§ To do
Please state how many lines of the records hold the string "occurred", giving nothing but the number.

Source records
======

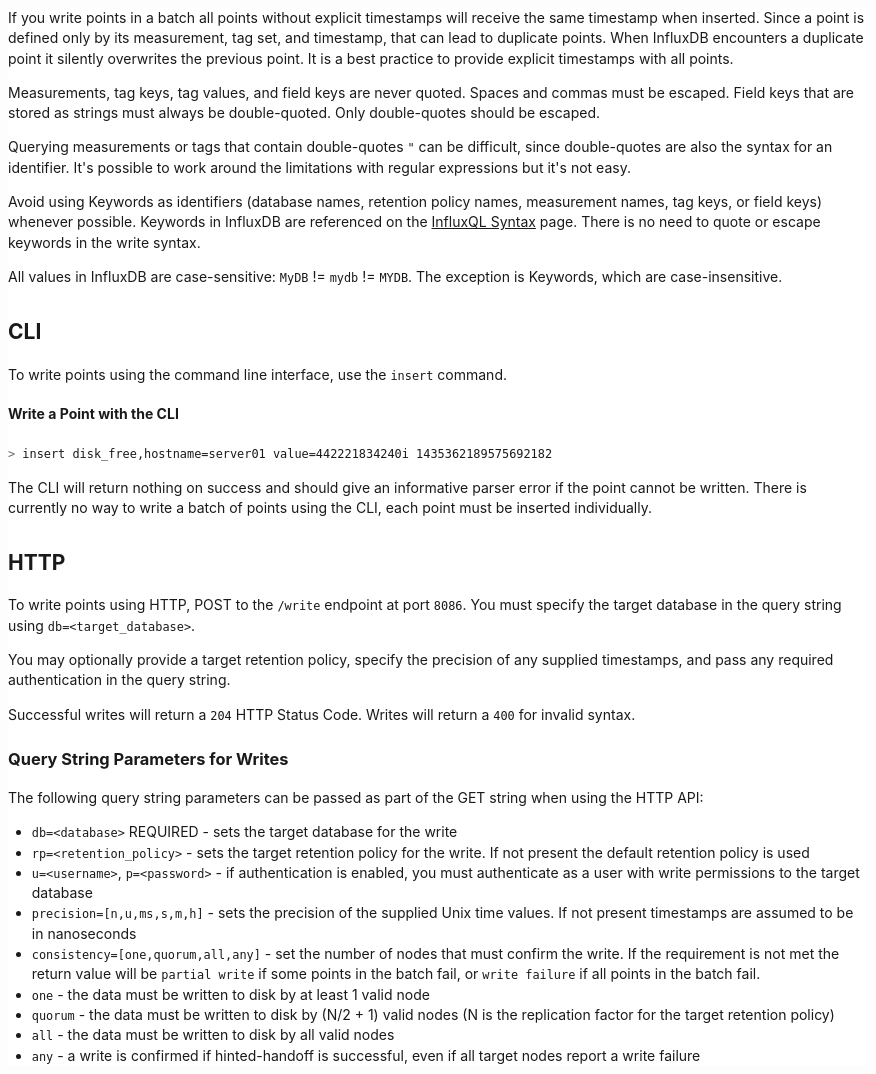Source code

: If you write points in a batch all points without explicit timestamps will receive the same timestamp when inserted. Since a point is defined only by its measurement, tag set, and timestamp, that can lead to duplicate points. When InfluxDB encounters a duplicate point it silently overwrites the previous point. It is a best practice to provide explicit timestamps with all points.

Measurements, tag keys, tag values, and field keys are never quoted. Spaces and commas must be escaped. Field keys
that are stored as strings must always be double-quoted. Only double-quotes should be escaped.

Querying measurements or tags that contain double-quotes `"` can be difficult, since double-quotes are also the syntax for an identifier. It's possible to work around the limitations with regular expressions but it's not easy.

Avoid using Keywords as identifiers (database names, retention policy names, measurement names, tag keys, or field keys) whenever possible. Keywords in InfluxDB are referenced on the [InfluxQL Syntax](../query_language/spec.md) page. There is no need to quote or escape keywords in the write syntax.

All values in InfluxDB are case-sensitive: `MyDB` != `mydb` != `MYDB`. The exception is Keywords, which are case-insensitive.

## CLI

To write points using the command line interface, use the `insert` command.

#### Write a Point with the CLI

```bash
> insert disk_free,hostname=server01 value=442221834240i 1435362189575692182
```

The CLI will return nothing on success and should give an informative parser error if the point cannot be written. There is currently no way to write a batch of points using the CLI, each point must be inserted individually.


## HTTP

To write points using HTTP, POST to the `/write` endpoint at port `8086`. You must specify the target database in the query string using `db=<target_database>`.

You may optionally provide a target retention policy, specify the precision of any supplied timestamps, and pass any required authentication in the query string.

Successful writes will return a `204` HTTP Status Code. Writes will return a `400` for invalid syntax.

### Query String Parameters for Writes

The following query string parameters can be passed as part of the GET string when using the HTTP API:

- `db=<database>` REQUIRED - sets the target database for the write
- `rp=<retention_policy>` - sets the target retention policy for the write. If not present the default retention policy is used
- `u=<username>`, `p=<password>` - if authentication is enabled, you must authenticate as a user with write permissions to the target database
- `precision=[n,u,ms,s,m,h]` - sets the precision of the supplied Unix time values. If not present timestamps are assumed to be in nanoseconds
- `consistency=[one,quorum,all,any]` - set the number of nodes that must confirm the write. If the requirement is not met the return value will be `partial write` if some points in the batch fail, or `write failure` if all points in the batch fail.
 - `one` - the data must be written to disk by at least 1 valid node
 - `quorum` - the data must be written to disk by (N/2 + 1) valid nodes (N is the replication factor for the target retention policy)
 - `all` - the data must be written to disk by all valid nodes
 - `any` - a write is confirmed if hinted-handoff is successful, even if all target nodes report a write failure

======

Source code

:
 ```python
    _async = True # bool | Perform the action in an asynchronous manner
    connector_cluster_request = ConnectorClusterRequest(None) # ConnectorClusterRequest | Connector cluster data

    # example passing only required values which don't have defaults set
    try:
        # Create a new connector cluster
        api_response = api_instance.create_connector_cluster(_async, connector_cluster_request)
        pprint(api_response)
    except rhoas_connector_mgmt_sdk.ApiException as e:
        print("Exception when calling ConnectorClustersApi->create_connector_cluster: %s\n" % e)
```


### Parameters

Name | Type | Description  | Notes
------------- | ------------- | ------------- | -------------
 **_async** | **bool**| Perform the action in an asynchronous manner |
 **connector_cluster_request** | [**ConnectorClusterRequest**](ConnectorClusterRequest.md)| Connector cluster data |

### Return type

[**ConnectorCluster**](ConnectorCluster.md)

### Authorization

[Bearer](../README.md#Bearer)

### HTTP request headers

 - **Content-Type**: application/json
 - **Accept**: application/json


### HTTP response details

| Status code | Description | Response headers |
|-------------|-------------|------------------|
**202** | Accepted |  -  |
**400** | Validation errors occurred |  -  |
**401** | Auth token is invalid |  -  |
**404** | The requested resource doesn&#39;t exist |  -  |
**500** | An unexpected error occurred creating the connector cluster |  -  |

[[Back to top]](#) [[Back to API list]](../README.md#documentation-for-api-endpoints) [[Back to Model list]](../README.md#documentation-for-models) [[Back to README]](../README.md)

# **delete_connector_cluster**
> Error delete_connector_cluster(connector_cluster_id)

======

§ Response area
2